------ Source information

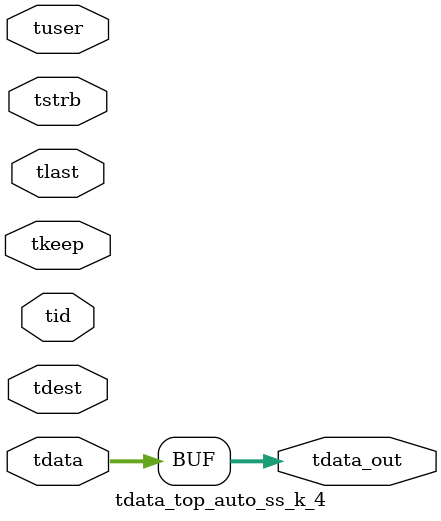
<source format=v>


`timescale 1ps/1ps

module tdata_top_auto_ss_k_4 #
(
parameter C_S_AXIS_TDATA_WIDTH = 32,
parameter C_S_AXIS_TUSER_WIDTH = 0,
parameter C_S_AXIS_TID_WIDTH   = 0,
parameter C_S_AXIS_TDEST_WIDTH = 0,
parameter C_M_AXIS_TDATA_WIDTH = 32
)
(
input  [(C_S_AXIS_TDATA_WIDTH == 0 ? 1 : C_S_AXIS_TDATA_WIDTH)-1:0     ] tdata,
input  [(C_S_AXIS_TUSER_WIDTH == 0 ? 1 : C_S_AXIS_TUSER_WIDTH)-1:0     ] tuser,
input  [(C_S_AXIS_TID_WIDTH   == 0 ? 1 : C_S_AXIS_TID_WIDTH)-1:0       ] tid,
input  [(C_S_AXIS_TDEST_WIDTH == 0 ? 1 : C_S_AXIS_TDEST_WIDTH)-1:0     ] tdest,
input  [(C_S_AXIS_TDATA_WIDTH/8)-1:0 ] tkeep,
input  [(C_S_AXIS_TDATA_WIDTH/8)-1:0 ] tstrb,
input                                                                    tlast,
output [C_M_AXIS_TDATA_WIDTH-1:0] tdata_out
);

assign tdata_out = {tdata[31:0]};

endmodule


</source>
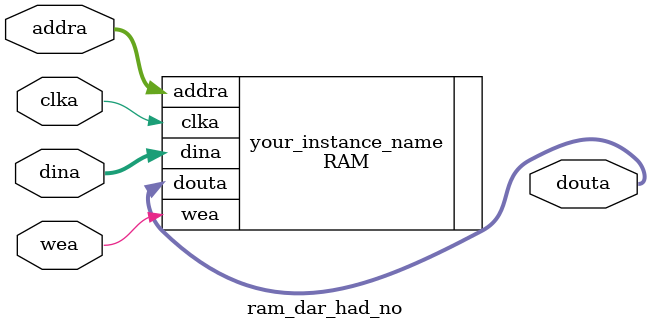
<source format=v>
`timescale 1ns / 1ps
module ram_dar_had_no(

  clka,
  wea,
  addra,
  dina,
  douta
);

input clka;
input [0 : 0] wea;
input [7 : 0] addra;
input [9 : 0] dina;
output [9 : 0] douta;

RAM your_instance_name (
  .clka(clka), // input clka
  .wea(wea), // input [0 : 0] wea
  .addra(addra), // input [7 : 0] addra
  .dina(dina), // input [9 : 0] dina
  .douta(douta) // output [9 : 0] douta
);

endmodule

</source>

------------

• [Exercise description]:
Whenever the word "addra" appears in a line above, copy that line.

• [Written solution]:
  addra,
input [7 : 0] addra;
  .addra(addra), // input [7 : 0] addra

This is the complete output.